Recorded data
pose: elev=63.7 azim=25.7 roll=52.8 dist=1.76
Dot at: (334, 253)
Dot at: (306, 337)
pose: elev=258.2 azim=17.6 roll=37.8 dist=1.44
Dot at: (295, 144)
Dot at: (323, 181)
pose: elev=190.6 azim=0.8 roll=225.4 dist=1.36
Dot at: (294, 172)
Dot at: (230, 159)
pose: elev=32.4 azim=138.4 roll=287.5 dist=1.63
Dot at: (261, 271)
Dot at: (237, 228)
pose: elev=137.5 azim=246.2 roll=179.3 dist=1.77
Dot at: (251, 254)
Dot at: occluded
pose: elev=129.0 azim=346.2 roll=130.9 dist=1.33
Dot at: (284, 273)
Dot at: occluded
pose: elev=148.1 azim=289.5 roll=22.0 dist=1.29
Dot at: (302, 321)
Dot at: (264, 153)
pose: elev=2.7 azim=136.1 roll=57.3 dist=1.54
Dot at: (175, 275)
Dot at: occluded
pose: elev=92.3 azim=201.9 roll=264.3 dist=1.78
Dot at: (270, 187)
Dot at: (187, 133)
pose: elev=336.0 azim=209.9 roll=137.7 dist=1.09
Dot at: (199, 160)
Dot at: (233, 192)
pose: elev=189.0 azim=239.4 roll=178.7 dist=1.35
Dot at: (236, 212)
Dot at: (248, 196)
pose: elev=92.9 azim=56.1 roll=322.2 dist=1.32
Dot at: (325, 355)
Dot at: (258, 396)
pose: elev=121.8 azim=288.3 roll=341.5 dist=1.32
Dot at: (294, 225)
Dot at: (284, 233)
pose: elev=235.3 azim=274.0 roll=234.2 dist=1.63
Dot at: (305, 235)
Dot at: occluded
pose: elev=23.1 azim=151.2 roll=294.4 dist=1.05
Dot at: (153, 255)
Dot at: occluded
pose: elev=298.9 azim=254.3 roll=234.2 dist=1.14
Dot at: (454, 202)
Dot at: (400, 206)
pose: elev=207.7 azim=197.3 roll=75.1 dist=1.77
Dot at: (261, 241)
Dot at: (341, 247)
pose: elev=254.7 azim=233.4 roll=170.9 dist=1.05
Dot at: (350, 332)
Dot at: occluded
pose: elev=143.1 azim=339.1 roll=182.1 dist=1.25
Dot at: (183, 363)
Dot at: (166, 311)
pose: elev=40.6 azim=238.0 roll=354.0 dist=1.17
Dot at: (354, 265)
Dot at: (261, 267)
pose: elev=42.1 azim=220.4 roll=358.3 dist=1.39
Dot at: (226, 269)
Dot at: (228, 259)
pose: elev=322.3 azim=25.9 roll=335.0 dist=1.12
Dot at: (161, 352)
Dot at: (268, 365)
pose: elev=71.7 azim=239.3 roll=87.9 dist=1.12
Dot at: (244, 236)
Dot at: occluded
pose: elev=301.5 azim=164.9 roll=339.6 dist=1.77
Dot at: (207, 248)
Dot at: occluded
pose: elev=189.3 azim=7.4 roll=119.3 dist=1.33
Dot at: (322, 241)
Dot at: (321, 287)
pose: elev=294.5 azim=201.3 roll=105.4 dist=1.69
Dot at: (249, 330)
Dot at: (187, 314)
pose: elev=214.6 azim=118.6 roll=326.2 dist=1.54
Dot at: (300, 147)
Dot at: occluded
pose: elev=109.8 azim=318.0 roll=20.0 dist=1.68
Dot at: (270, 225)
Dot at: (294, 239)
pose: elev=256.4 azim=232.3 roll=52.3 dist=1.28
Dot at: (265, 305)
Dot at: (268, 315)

> _What to do_:
Copy every row above verbatim, changing nothing.

> _Final result_:
pose: elev=63.7 azim=25.7 roll=52.8 dist=1.76
Dot at: (334, 253)
Dot at: (306, 337)
pose: elev=258.2 azim=17.6 roll=37.8 dist=1.44
Dot at: (295, 144)
Dot at: (323, 181)
pose: elev=190.6 azim=0.8 roll=225.4 dist=1.36
Dot at: (294, 172)
Dot at: (230, 159)
pose: elev=32.4 azim=138.4 roll=287.5 dist=1.63
Dot at: (261, 271)
Dot at: (237, 228)
pose: elev=137.5 azim=246.2 roll=179.3 dist=1.77
Dot at: (251, 254)
Dot at: occluded
pose: elev=129.0 azim=346.2 roll=130.9 dist=1.33
Dot at: (284, 273)
Dot at: occluded
pose: elev=148.1 azim=289.5 roll=22.0 dist=1.29
Dot at: (302, 321)
Dot at: (264, 153)
pose: elev=2.7 azim=136.1 roll=57.3 dist=1.54
Dot at: (175, 275)
Dot at: occluded
pose: elev=92.3 azim=201.9 roll=264.3 dist=1.78
Dot at: (270, 187)
Dot at: (187, 133)
pose: elev=336.0 azim=209.9 roll=137.7 dist=1.09
Dot at: (199, 160)
Dot at: (233, 192)
pose: elev=189.0 azim=239.4 roll=178.7 dist=1.35
Dot at: (236, 212)
Dot at: (248, 196)
pose: elev=92.9 azim=56.1 roll=322.2 dist=1.32
Dot at: (325, 355)
Dot at: (258, 396)
pose: elev=121.8 azim=288.3 roll=341.5 dist=1.32
Dot at: (294, 225)
Dot at: (284, 233)
pose: elev=235.3 azim=274.0 roll=234.2 dist=1.63
Dot at: (305, 235)
Dot at: occluded
pose: elev=23.1 azim=151.2 roll=294.4 dist=1.05
Dot at: (153, 255)
Dot at: occluded
pose: elev=298.9 azim=254.3 roll=234.2 dist=1.14
Dot at: (454, 202)
Dot at: (400, 206)
pose: elev=207.7 azim=197.3 roll=75.1 dist=1.77
Dot at: (261, 241)
Dot at: (341, 247)
pose: elev=254.7 azim=233.4 roll=170.9 dist=1.05
Dot at: (350, 332)
Dot at: occluded
pose: elev=143.1 azim=339.1 roll=182.1 dist=1.25
Dot at: (183, 363)
Dot at: (166, 311)
pose: elev=40.6 azim=238.0 roll=354.0 dist=1.17
Dot at: (354, 265)
Dot at: (261, 267)
pose: elev=42.1 azim=220.4 roll=358.3 dist=1.39
Dot at: (226, 269)
Dot at: (228, 259)
pose: elev=322.3 azim=25.9 roll=335.0 dist=1.12
Dot at: (161, 352)
Dot at: (268, 365)
pose: elev=71.7 azim=239.3 roll=87.9 dist=1.12
Dot at: (244, 236)
Dot at: occluded
pose: elev=301.5 azim=164.9 roll=339.6 dist=1.77
Dot at: (207, 248)
Dot at: occluded
pose: elev=189.3 azim=7.4 roll=119.3 dist=1.33
Dot at: (322, 241)
Dot at: (321, 287)
pose: elev=294.5 azim=201.3 roll=105.4 dist=1.69
Dot at: (249, 330)
Dot at: (187, 314)
pose: elev=214.6 azim=118.6 roll=326.2 dist=1.54
Dot at: (300, 147)
Dot at: occluded
pose: elev=109.8 azim=318.0 roll=20.0 dist=1.68
Dot at: (270, 225)
Dot at: (294, 239)
pose: elev=256.4 azim=232.3 roll=52.3 dist=1.28
Dot at: (265, 305)
Dot at: (268, 315)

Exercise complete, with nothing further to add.